## Task directions
Among the lines below, output only those between the line holding "- figurine <box>174,320,251,387</box>" and the line holding "hfov=82.8deg. Around the", inclusive, exactly as written and with no pictures.

## The data
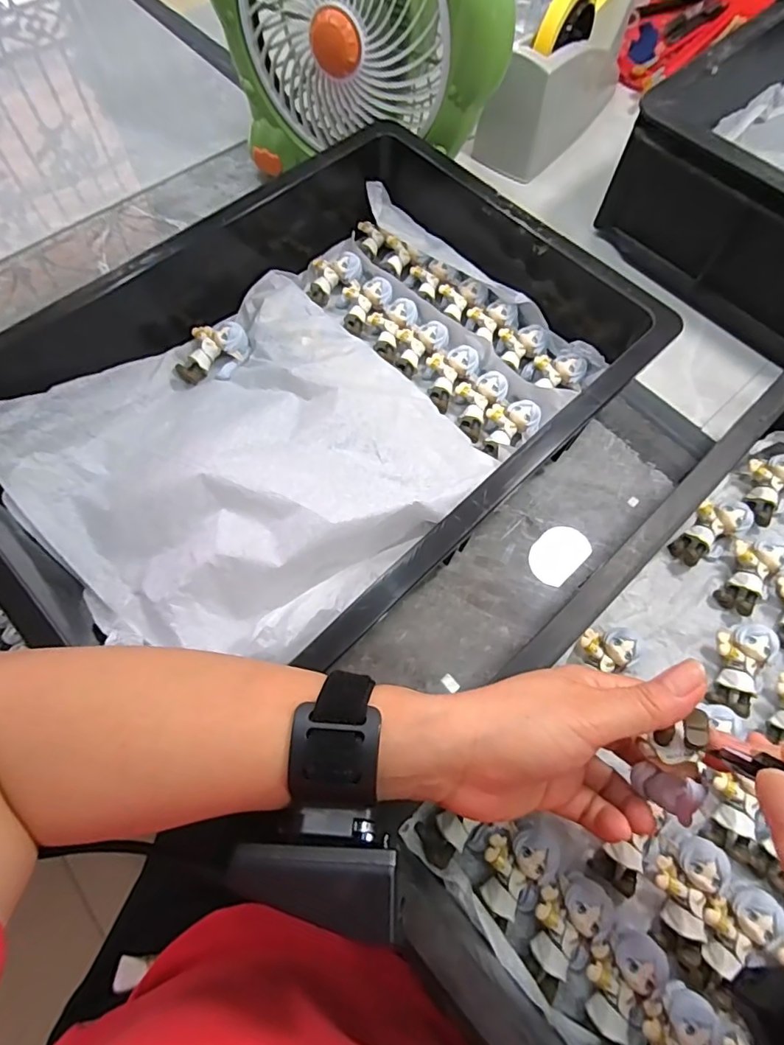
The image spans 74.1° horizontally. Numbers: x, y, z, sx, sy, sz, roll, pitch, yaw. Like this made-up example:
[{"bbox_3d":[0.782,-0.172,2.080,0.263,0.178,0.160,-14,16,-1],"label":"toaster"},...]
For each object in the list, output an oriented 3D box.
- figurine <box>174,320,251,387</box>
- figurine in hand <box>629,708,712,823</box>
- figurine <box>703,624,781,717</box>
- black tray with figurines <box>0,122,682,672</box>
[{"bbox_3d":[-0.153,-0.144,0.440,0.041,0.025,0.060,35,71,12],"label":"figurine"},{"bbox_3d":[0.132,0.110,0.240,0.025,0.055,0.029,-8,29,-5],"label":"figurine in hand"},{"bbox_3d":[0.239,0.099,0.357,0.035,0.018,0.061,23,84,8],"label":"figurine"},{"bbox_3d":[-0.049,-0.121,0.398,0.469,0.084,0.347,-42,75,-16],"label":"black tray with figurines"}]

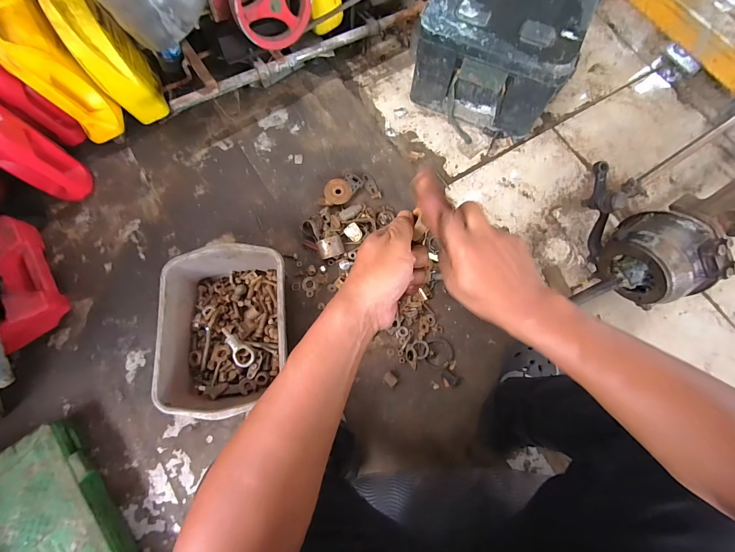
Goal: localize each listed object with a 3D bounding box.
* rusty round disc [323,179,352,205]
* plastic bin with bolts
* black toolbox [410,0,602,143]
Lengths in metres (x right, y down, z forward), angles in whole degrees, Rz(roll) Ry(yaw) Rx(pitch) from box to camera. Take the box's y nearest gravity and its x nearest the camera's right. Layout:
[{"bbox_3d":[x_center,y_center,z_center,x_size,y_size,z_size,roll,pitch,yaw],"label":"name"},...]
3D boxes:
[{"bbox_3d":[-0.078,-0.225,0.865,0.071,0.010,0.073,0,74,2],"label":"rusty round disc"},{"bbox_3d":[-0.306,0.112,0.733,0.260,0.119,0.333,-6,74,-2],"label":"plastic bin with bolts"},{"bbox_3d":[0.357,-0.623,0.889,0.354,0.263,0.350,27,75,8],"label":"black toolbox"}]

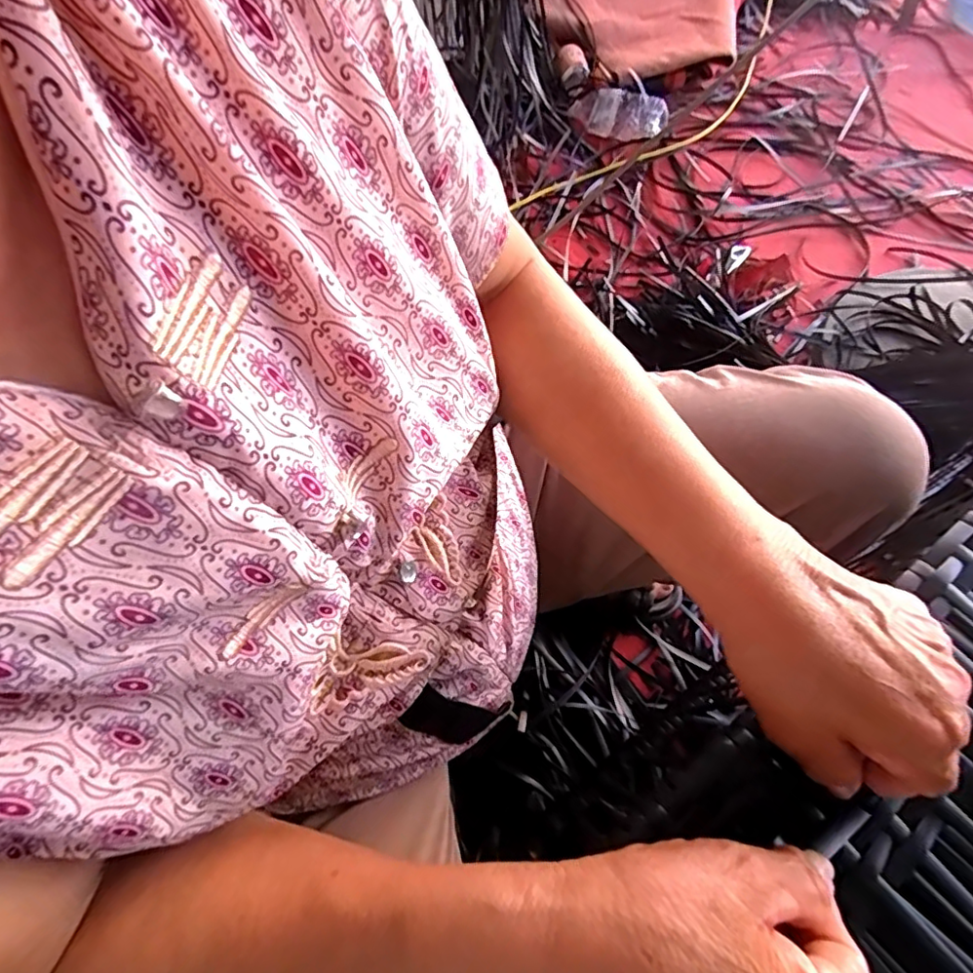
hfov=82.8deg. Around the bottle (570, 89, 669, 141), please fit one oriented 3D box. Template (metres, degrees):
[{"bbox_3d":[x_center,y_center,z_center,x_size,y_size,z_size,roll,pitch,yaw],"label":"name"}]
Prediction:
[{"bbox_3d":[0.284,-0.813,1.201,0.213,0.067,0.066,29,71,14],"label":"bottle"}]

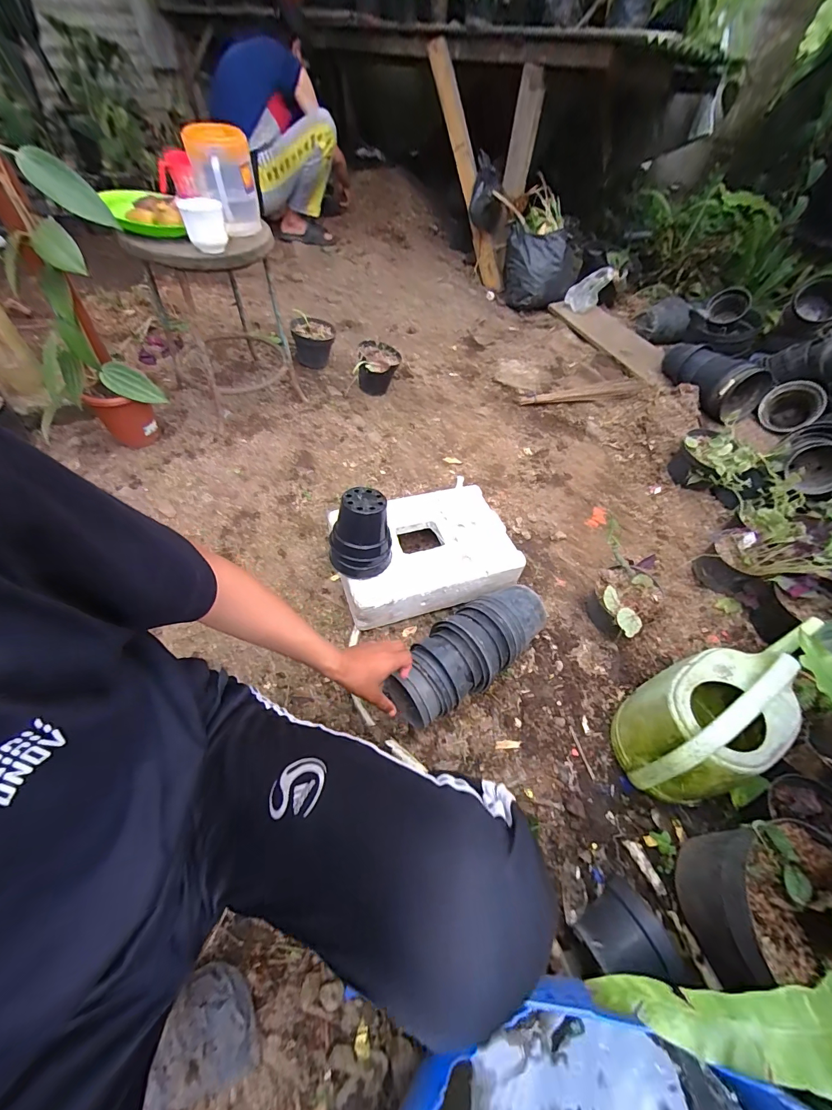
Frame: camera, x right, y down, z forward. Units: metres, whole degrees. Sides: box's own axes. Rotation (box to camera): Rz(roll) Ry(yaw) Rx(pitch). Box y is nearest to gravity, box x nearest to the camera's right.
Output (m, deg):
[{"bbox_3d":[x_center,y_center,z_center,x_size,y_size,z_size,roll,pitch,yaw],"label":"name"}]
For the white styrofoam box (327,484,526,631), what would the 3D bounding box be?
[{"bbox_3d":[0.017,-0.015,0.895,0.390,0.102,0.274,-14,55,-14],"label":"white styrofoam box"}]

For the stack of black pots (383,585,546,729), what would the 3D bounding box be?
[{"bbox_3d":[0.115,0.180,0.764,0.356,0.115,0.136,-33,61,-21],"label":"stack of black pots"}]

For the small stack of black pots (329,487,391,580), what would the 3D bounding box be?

==

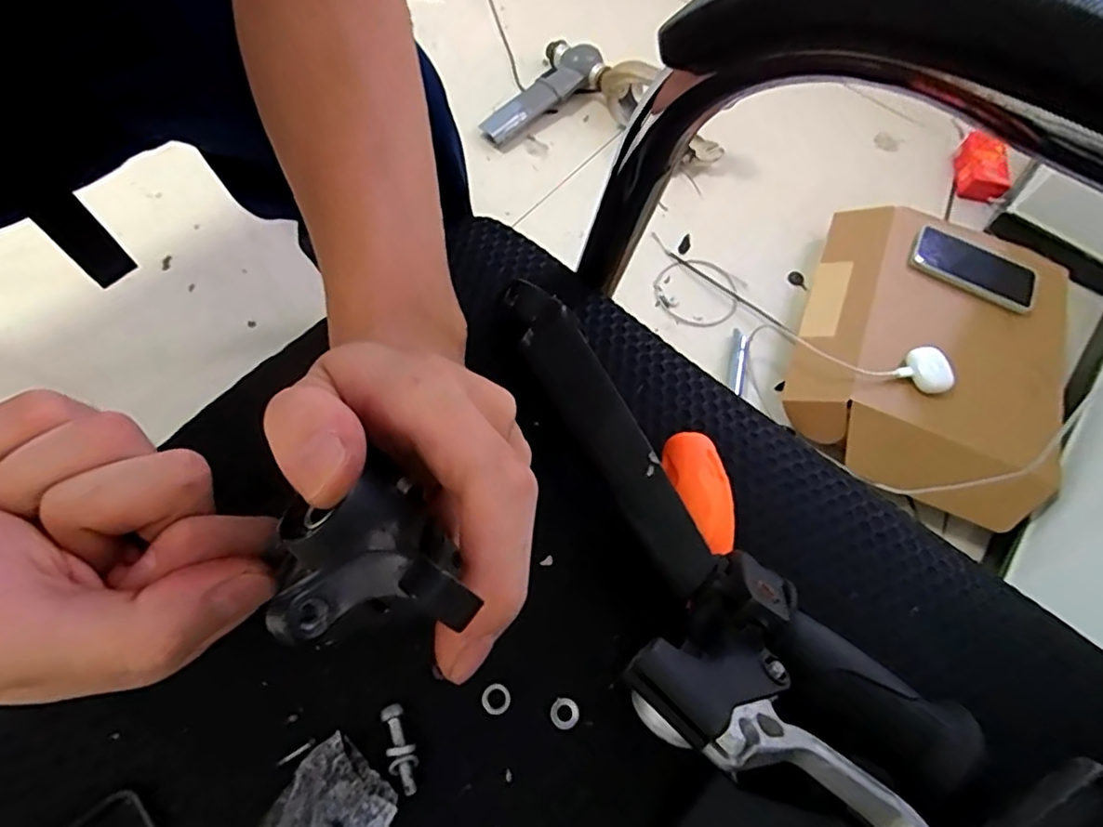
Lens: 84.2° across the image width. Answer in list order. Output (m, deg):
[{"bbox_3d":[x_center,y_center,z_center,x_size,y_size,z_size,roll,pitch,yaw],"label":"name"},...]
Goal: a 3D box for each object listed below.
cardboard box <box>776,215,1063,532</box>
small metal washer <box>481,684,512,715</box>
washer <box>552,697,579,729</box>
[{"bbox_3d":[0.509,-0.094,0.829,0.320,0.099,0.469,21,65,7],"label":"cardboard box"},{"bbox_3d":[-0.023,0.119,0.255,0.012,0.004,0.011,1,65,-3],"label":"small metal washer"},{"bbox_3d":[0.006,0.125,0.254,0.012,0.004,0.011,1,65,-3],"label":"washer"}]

## Task answer
- figurine <box>174,320,251,387</box>
- figurine in hand <box>629,708,712,823</box>
- figurine <box>703,624,781,717</box>
- black tray with figurines <box>0,122,682,672</box>
[{"bbox_3d":[-0.153,-0.144,0.440,0.041,0.025,0.060,35,71,12],"label":"figurine"},{"bbox_3d":[0.132,0.110,0.240,0.025,0.055,0.029,-8,29,-5],"label":"figurine in hand"},{"bbox_3d":[0.239,0.099,0.357,0.035,0.018,0.061,23,84,8],"label":"figurine"},{"bbox_3d":[-0.049,-0.121,0.398,0.469,0.084,0.347,-42,75,-16],"label":"black tray with figurines"}]

Goal: localize each listed object with a 3D bounding box.
* rusty round disc [323,179,352,205]
* plastic bin with bolts
* black toolbox [410,0,602,143]
Lengths in metres (x right, y down, z forward), angles in whole degrees, Rz(roll) Ry(yaw) Rx(pitch) from box to camera. Take the box's y nearest gravity and its x nearest the camera's right. Layout:
[{"bbox_3d":[x_center,y_center,z_center,x_size,y_size,z_size,roll,pitch,yaw],"label":"name"},...]
3D boxes:
[{"bbox_3d":[-0.078,-0.225,0.865,0.071,0.010,0.073,0,74,2],"label":"rusty round disc"},{"bbox_3d":[-0.306,0.112,0.733,0.260,0.119,0.333,-6,74,-2],"label":"plastic bin with bolts"},{"bbox_3d":[0.357,-0.623,0.889,0.354,0.263,0.350,27,75,8],"label":"black toolbox"}]

hfov=82.8deg. Around the bottle (570, 89, 669, 141), please fit one oriented 3D box. Template (metres, degrees):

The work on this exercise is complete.